John Olie, the deputy head of Ikea in Britain who oversaw the opening, said he was "shocked and overwhelmed". He admitted staff underestimated customer numbers and there were not enough security guards. "As soon as I saw the crowds I knew there would be problems," he said. "People were jumping the queue. We will review future openings.
"We are used to 1,000 people appearing, not 7,000." He said the store would only be reopened when it was safe to do so.
Earlier, an Ikea spokeswoman said: "It's fair to say we misjudged it but some shoppers behaved like animals and started shoving and pushing. There's not much we can do to stop that."
One Ikea worker said: "We closed the doors, but some people got stuck in them. We tried letting in people one by one but they ran through again."
Customers criticised the store. "I'm amazed at how badly organised it was," said Karni Mahmood, 37, from Enfield. "I only came here to buy a cheap sofa." Latyia Arpesh, 23, from Tottenham, said: "I was pushed to the ground and people clambered over me. I feared for my life."
Avril Nanton, 46, from Edmonton, left the queue after four hours: "Near the front there was a sense of camaraderie. But when the doors opened, people at the back ran to the entrance. Everyone was upset, people were fighting. I saw a woman held down by a group of girls."

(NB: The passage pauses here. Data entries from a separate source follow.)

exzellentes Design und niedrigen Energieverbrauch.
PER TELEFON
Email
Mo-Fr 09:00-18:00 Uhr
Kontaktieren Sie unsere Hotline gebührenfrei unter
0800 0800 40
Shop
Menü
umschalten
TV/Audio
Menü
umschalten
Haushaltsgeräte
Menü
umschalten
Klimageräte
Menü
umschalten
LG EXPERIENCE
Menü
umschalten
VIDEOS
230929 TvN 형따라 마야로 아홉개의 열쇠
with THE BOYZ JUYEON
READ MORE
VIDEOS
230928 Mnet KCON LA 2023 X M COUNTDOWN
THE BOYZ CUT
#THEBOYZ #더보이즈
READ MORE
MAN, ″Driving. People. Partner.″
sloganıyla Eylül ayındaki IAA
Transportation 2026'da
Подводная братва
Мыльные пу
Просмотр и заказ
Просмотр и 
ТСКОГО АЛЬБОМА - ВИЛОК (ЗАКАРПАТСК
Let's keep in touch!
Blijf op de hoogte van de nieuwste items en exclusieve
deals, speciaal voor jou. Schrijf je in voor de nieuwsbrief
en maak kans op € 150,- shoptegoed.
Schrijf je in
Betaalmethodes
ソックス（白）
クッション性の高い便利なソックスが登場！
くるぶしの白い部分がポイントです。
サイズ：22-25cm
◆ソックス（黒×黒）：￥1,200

Ben Adetimle, 31, from Leytonstone, added: "I bought a sofa but when I turned my back someone stole it. I'm not upset. It's just furniture, not worth dying over." As medics helped the injured, customers carried on shopping. A woman with pot plants said: "I've come from Birmingham for this." Jilal Patel, 29, from Tottenham, said: "I was queuing at 11am. Nothing is going to stop me from getting my sofa."